Re: Something goes wrong with lc0 since yesterday?

Post by Laskos »

Werewolf wrote: Wed Jul 25, 2018 5:45 pm Here are a few results which may / may not be of interest.

LCZero on Nvidia 1060 vs HIARCS 14 on single core @ 4.2 Ghz
TC: G5min + 5sec
Short Nooman book
HIARCS had access to its book, a big advantage, though a single core is surely slower than a 1060 I would guess.

May 29th
LCZero ID 349 CUDA

10 wins
6 draws
4 losses

..................................

July 23rd
ID 10147 Big Net

12 wins
6 draws
2 losses

Some progress...
Interesting. ID10147 shows about 3300 CCRL 40/4' performance, even though Hiarcs 14 had access to its excellent book. That somehow confirms that test-framework networks are very close to main-branch networks, which at their peak show some 3350 CCRL 40/4' performance on GTX 1060 (I have the same GPU).
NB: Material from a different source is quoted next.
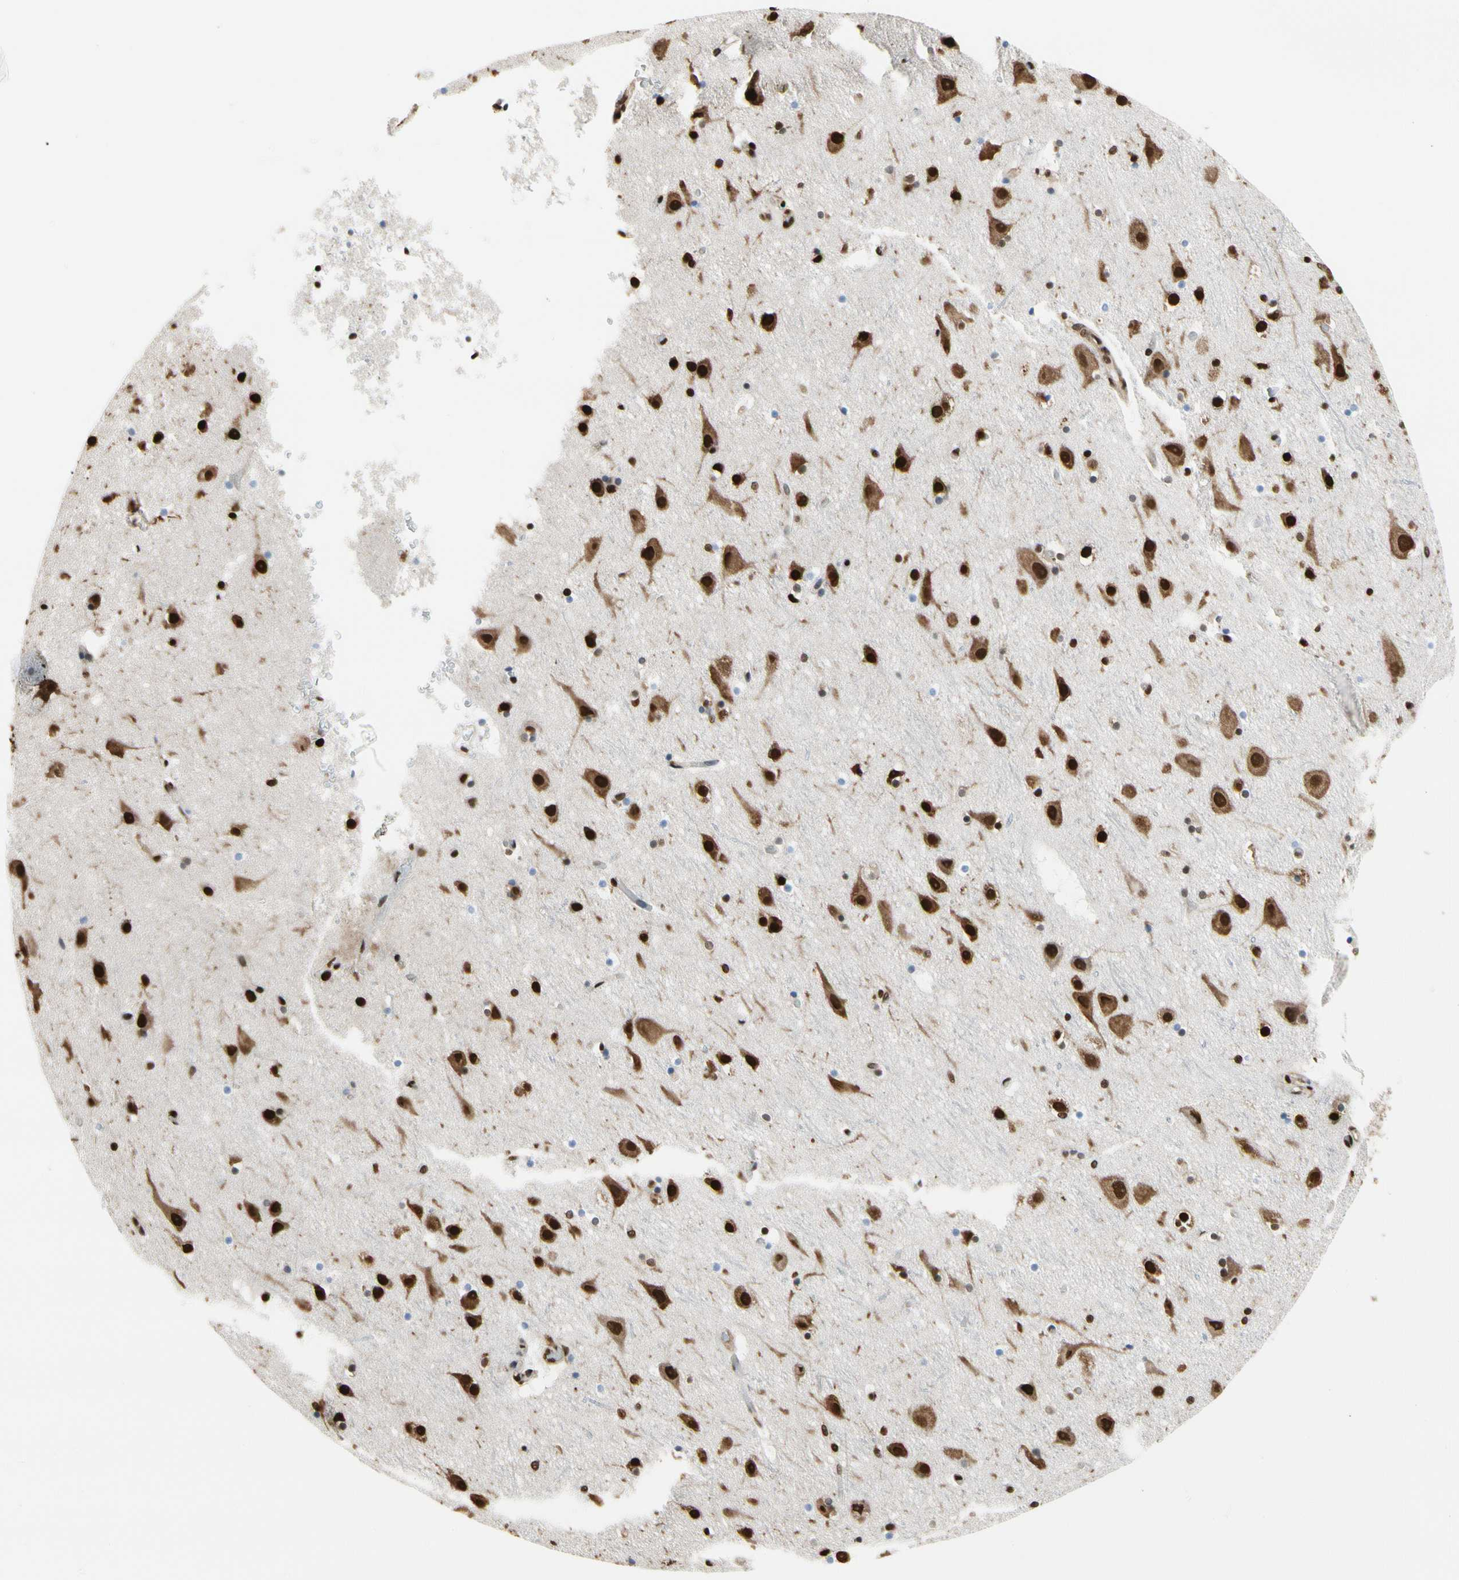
{"staining": {"intensity": "strong", "quantity": "25%-75%", "location": "nuclear"}, "tissue": "cerebral cortex", "cell_type": "Endothelial cells", "image_type": "normal", "snomed": [{"axis": "morphology", "description": "Normal tissue, NOS"}, {"axis": "topography", "description": "Cerebral cortex"}], "caption": "A high amount of strong nuclear positivity is identified in about 25%-75% of endothelial cells in normal cerebral cortex.", "gene": "HNRNPK", "patient": {"sex": "male", "age": 45}}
I have performed a scaling test in direct matches between best test-nets and best main-nets. That's not exactly a correct procedure, it would be better to compare them in gauntlets against AB engines, but it would need 4 times more games for the same error bars when deriving the scaling. Here are the results:

6'' + 0.1''
Score of lc0_v16 ID10190 vs lc0_v16 ID521: 50 - 97 - 53 [0.383] 200
Elo difference: -83.20 +/- 42.20
Finished match

60'' + 1''
Score of lc0_v16 ID10190 vs lc0_v16 ID521: 42 - 65 - 93 [0.443] 200
Elo difference: -40.13 +/- 35.32
Finished match

So, it is expected that on GTX 1060 6GB, testnet overcomes mainnet at some 600'' + 10'' time control and longer. Error margins are still pretty large, though.